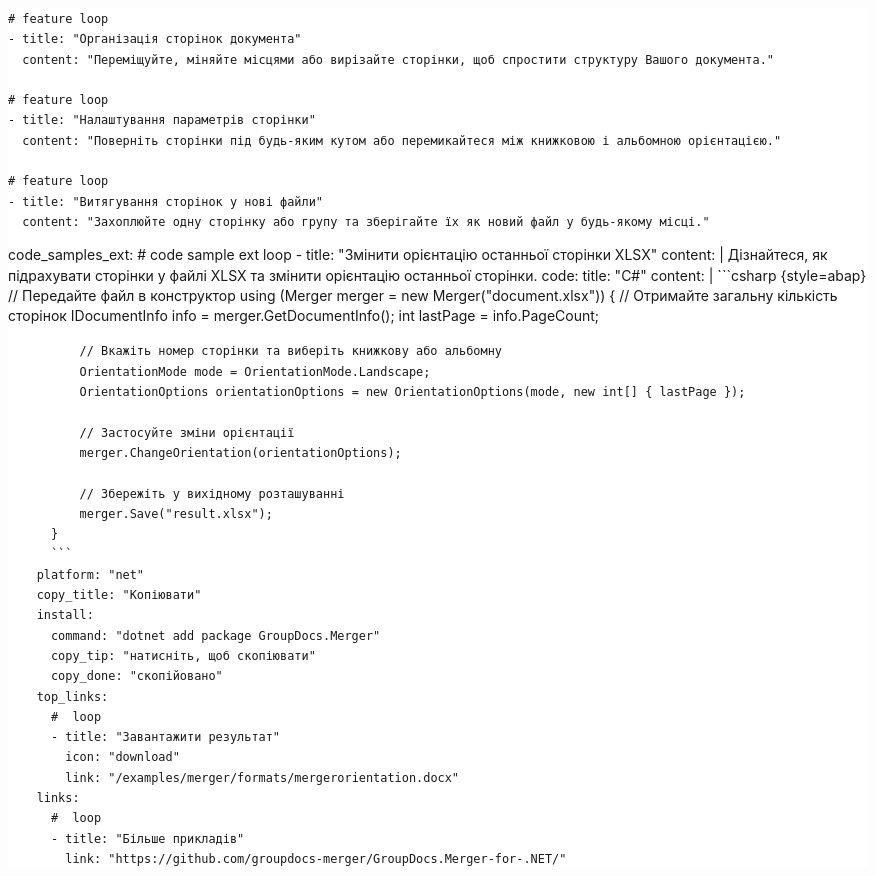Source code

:     # feature loop
    - title: "Організація сторінок документа"
      content: "Переміщуйте, міняйте місцями або вирізайте сторінки, щоб спростити структуру Вашого документа."

    # feature loop
    - title: "Налаштування параметрів сторінки"
      content: "Поверніть сторінки під будь-яким кутом або перемикайтеся між книжковою і альбомною орієнтацією."

    # feature loop
    - title: "Витягування сторінок у нові файли"
      content: "Захоплюйте одну сторінку або групу та зберігайте їх як новий файл у будь-якому місці."
      
  code_samples_ext:
    # code sample ext loop
    - title: "Змінити орієнтацію останньої сторінки XLSX"
      content: |
        Дізнайтеся, як підрахувати сторінки у файлі XLSX та змінити орієнтацію останньої сторінки.
      code:
        title: "C#"
        content: |
          ```csharp {style=abap}
          // Передайте файл в конструктор
          using (Merger merger = new Merger("document.xlsx"))
          {
              // Отримайте загальну кількість сторінок
              IDocumentInfo info = merger.GetDocumentInfo();
              int lastPage = info.PageCount;

              // Вкажіть номер сторінки та виберіть книжкову або альбомну
              OrientationMode mode = OrientationMode.Landscape;
              OrientationOptions orientationOptions = new OrientationOptions(mode, new int[] { lastPage });
          
              // Застосуйте зміни орієнтації
              merger.ChangeOrientation(orientationOptions);

              // Збережіть у вихідному розташуванні
              merger.Save("result.xlsx");
          }
          ```
        platform: "net"
        copy_title: "Копіювати"
        install:
          command: "dotnet add package GroupDocs.Merger"
          copy_tip: "натисніть, щоб скопіювати"
          copy_done: "скопійовано"
        top_links:
          #  loop
          - title: "Завантажити результат"
            icon: "download"
            link: "/examples/merger/formats/mergerorientation.docx"
        links:
          #  loop
          - title: "Більше прикладів"
            link: "https://github.com/groupdocs-merger/GroupDocs.Merger-for-.NET/"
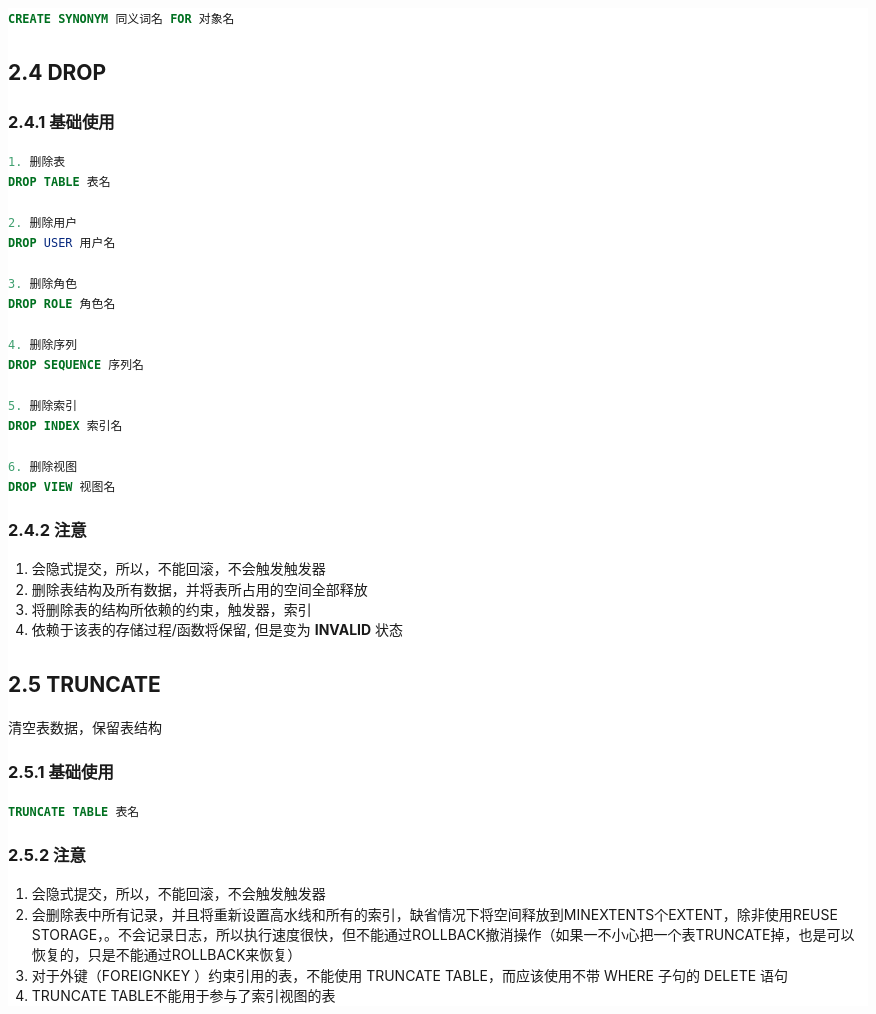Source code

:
 ```SQL
CREATE SYNONYM 同义词名 FOR 对象名
```



## 2.4 DROP

### 2.4.1 基础使用

```SQL
1. 删除表
DROP TABLE 表名

2. 删除用户
DROP USER 用户名

3. 删除角色
DROP ROLE 角色名

4. 删除序列
DROP SEQUENCE 序列名

5. 删除索引
DROP INDEX 索引名

6. 删除视图
DROP VIEW 视图名
```

### 2.4.2 注意

1. 会隐式提交，所以，不能回滚，不会触发触发器
2. 删除表结构及所有数据，并将表所占用的空间全部释放
3. 将删除表的结构所依赖的约束，触发器，索引
4. 依赖于该表的存储过程/函数将保留, 但是变为 **INVALID** 状态

## 2.5 TRUNCATE

清空表数据，保留表结构

### 2.5.1 基础使用

```SQL
TRUNCATE TABLE 表名
```

### 2.5.2 注意

1. 会隐式提交，所以，不能回滚，不会触发触发器
2. 会删除表中所有记录，并且将重新设置高水线和所有的索引，缺省情况下将空间释放到MINEXTENTS个EXTENT，除非使用REUSE STORAGE，。不会记录日志，所以执行速度很快，但不能通过ROLLBACK撤消操作（如果一不小心把一个表TRUNCATE掉，也是可以恢复的，只是不能通过ROLLBACK来恢复）
3. 对于外键（FOREIGNKEY ）约束引用的表，不能使用 TRUNCATE TABLE，而应该使用不带 WHERE 子句的 DELETE 语句
4. TRUNCATE TABLE不能用于参与了索引视图的表
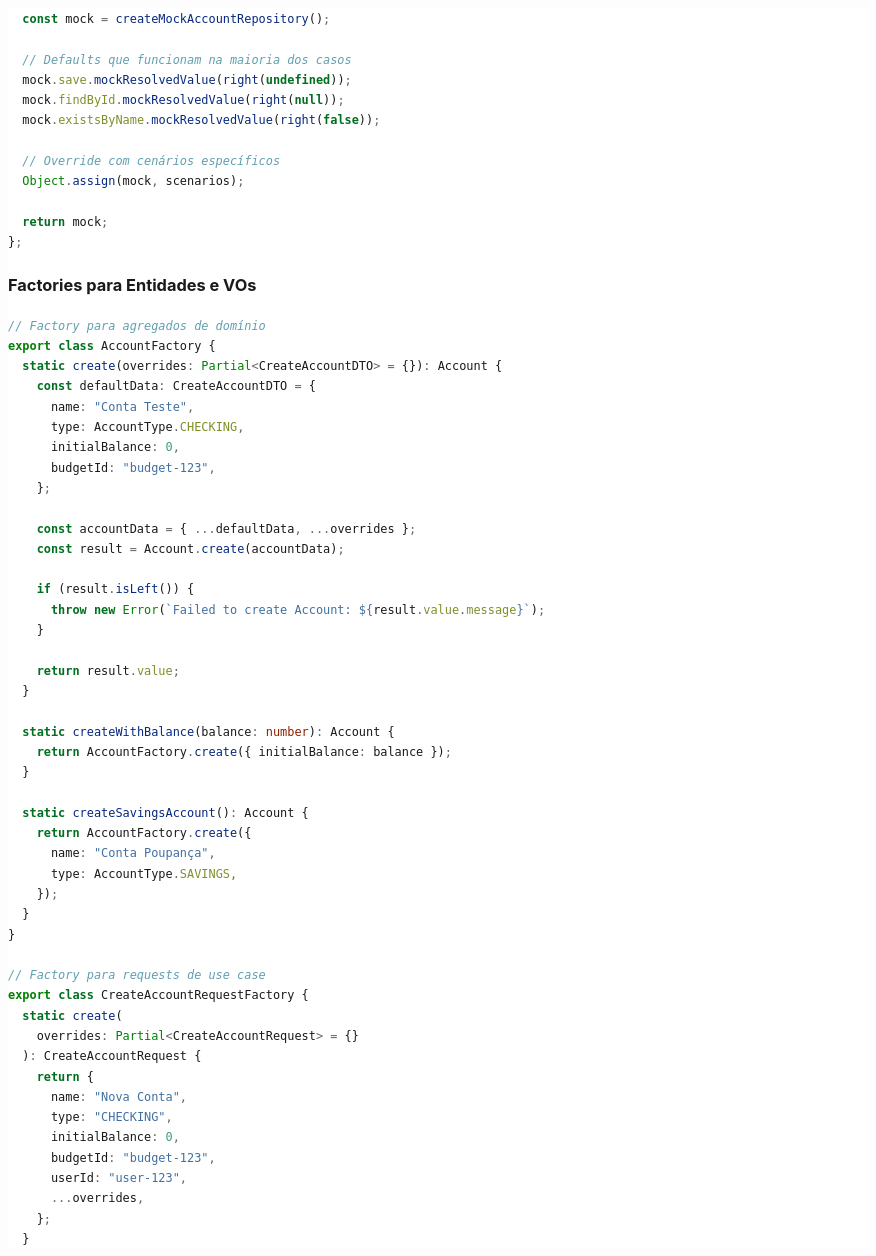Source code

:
 ```typescript
  const mock = createMockAccountRepository();

  // Defaults que funcionam na maioria dos casos
  mock.save.mockResolvedValue(right(undefined));
  mock.findById.mockResolvedValue(right(null));
  mock.existsByName.mockResolvedValue(right(false));

  // Override com cenários específicos
  Object.assign(mock, scenarios);

  return mock;
};
```

### Factories para Entidades e VOs

```typescript
// Factory para agregados de domínio
export class AccountFactory {
  static create(overrides: Partial<CreateAccountDTO> = {}): Account {
    const defaultData: CreateAccountDTO = {
      name: "Conta Teste",
      type: AccountType.CHECKING,
      initialBalance: 0,
      budgetId: "budget-123",
    };

    const accountData = { ...defaultData, ...overrides };
    const result = Account.create(accountData);

    if (result.isLeft()) {
      throw new Error(`Failed to create Account: ${result.value.message}`);
    }

    return result.value;
  }

  static createWithBalance(balance: number): Account {
    return AccountFactory.create({ initialBalance: balance });
  }

  static createSavingsAccount(): Account {
    return AccountFactory.create({
      name: "Conta Poupança",
      type: AccountType.SAVINGS,
    });
  }
}

// Factory para requests de use case
export class CreateAccountRequestFactory {
  static create(
    overrides: Partial<CreateAccountRequest> = {}
  ): CreateAccountRequest {
    return {
      name: "Nova Conta",
      type: "CHECKING",
      initialBalance: 0,
      budgetId: "budget-123",
      userId: "user-123",
      ...overrides,
    };
  }
```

• [EXERCISE]
Give the number of lines in the entries above that include the word "return", and nothing more.

• [TASK OUTPUT]
5